> **Stated problem**
Convert every line of the listing below into a JSON list of strings, one string per line, leaving out blank lines.
^^^^^^^^^^^^^^^^
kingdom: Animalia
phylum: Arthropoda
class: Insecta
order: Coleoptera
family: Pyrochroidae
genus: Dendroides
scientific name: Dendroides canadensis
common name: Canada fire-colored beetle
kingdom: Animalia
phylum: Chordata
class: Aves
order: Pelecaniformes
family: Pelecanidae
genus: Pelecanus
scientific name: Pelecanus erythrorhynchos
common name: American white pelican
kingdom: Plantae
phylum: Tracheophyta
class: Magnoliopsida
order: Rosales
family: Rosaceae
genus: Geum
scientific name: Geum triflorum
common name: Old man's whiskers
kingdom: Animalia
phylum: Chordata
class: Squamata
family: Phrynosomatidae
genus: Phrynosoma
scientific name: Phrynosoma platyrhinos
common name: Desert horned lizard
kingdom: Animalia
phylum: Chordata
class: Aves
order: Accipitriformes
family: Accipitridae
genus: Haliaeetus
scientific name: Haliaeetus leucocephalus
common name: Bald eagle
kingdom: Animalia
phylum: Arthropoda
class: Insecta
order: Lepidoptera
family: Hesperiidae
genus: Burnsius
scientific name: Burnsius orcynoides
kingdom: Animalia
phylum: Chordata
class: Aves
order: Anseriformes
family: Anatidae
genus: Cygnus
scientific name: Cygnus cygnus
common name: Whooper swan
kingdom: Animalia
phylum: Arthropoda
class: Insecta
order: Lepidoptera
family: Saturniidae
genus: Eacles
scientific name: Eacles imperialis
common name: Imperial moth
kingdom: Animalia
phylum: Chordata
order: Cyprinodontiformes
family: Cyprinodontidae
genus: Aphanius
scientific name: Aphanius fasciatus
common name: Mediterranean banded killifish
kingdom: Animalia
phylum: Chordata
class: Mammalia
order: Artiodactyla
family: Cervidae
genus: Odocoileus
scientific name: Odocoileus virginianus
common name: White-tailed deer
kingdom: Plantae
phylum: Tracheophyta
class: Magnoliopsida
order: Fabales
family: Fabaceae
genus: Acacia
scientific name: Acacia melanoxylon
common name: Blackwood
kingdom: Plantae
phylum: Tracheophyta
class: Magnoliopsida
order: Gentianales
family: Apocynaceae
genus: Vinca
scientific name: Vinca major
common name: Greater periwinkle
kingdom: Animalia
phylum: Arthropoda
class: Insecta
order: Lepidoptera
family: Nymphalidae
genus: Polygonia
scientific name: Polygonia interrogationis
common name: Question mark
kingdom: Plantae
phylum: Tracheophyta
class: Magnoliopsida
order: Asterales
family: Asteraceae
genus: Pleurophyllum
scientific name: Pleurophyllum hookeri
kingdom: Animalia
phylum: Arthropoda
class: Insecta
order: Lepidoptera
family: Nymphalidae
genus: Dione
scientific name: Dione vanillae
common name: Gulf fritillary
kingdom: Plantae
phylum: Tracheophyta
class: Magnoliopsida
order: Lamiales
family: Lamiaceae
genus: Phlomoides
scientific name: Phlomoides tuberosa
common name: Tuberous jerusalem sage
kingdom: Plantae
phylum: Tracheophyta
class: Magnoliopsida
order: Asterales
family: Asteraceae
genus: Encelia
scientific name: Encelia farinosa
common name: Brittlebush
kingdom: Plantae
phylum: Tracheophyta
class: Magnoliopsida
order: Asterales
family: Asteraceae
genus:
^^^^^^^^^^^^^^^^
> **Correct output**
[
  "kingdom: Animalia",
  "phylum: Arthropoda",
  "class: Insecta",
  "order: Coleoptera",
  "family: Pyrochroidae",
  "genus: Dendroides",
  "scientific name: Dendroides canadensis",
  "common name: Canada fire-colored beetle",
  "kingdom: Animalia",
  "phylum: Chordata",
  "class: Aves",
  "order: Pelecaniformes",
  "family: Pelecanidae",
  "genus: Pelecanus",
  "scientific name: Pelecanus erythrorhynchos",
  "common name: American white pelican",
  "kingdom: Plantae",
  "phylum: Tracheophyta",
  "class: Magnoliopsida",
  "order: Rosales",
  "family: Rosaceae",
  "genus: Geum",
  "scientific name: Geum triflorum",
  "common name: Old man's whiskers",
  "kingdom: Animalia",
  "phylum: Chordata",
  "class: Squamata",
  "family: Phrynosomatidae",
  "genus: Phrynosoma",
  "scientific name: Phrynosoma platyrhinos",
  "common name: Desert horned lizard",
  "kingdom: Animalia",
  "phylum: Chordata",
  "class: Aves",
  "order: Accipitriformes",
  "family: Accipitridae",
  "genus: Haliaeetus",
  "scientific name: Haliaeetus leucocephalus",
  "common name: Bald eagle",
  "kingdom: Animalia",
  "phylum: Arthropoda",
  "class: Insecta",
  "order: Lepidoptera",
  "family: Hesperiidae",
  "genus: Burnsius",
  "scientific name: Burnsius orcynoides",
  "kingdom: Animalia",
  "phylum: Chordata",
  "class: Aves",
  "order: Anseriformes",
  "family: Anatidae",
  "genus: Cygnus",
  "scientific name: Cygnus cygnus",
  "common name: Whooper swan",
  "kingdom: Animalia",
  "phylum: Arthropoda",
  "class: Insecta",
  "order: Lepidoptera",
  "family: Saturniidae",
  "genus: Eacles",
  "scientific name: Eacles imperialis",
  "common name: Imperial moth",
  "kingdom: Animalia",
  "phylum: Chordata",
  "order: Cyprinodontiformes",
  "family: Cyprinodontidae",
  "genus: Aphanius",
  "scientific name: Aphanius fasciatus",
  "common name: Mediterranean banded killifish",
  "kingdom: Animalia",
  "phylum: Chordata",
  "class: Mammalia",
  "order: Artiodactyla",
  "family: Cervidae",
  "genus: Odocoileus",
  "scientific name: Odocoileus virginianus",
  "common name: White-tailed deer",
  "kingdom: Plantae",
  "phylum: Tracheophyta",
  "class: Magnoliopsida",
  "order: Fabales",
  "family: Fabaceae",
  "genus: Acacia",
  "scientific name: Acacia melanoxylon",
  "common name: Blackwood",
  "kingdom: Plantae",
  "phylum: Tracheophyta",
  "class: Magnoliopsida",
  "order: Gentianales",
  "family: Apocynaceae",
  "genus: Vinca",
  "scientific name: Vinca major",
  "common name: Greater periwinkle",
  "kingdom: Animalia",
  "phylum: Arthropoda",
  "class: Insecta",
  "order: Lepidoptera",
  "family: Nymphalidae",
  "genus: Polygonia",
  "scientific name: Polygonia interrogationis",
  "common name: Question mark",
  "kingdom: Plantae",
  "phylum: Tracheophyta",
  "class: Magnoliopsida",
  "order: Asterales",
  "family: Asteraceae",
  "genus: Pleurophyllum",
  "scientific name: Pleurophyllum hookeri",
  "kingdom: Animalia",
  "phylum: Arthropoda",
  "class: Insecta",
  "order: Lepidoptera",
  "family: Nymphalidae",
  "genus: Dione",
  "scientific name: Dione vanillae",
  "common name: Gulf fritillary",
  "kingdom: Plantae",
  "phylum: Tracheophyta",
  "class: Magnoliopsida",
  "order: Lamiales",
  "family: Lamiaceae",
  "genus: Phlomoides",
  "scientific name: Phlomoides tuberosa",
  "common name: Tuberous jerusalem sage",
  "kingdom: Plantae",
  "phylum: Tracheophyta",
  "class: Magnoliopsida",
  "order: Asterales",
  "family: Asteraceae",
  "genus: Encelia",
  "scientific name: Encelia farinosa",
  "common name: Brittlebush",
  "kingdom: Plantae",
  "phylum: Tracheophyta",
  "class: Magnoliopsida",
  "order: Asterales",
  "family: Asteraceae",
  "genus:"
]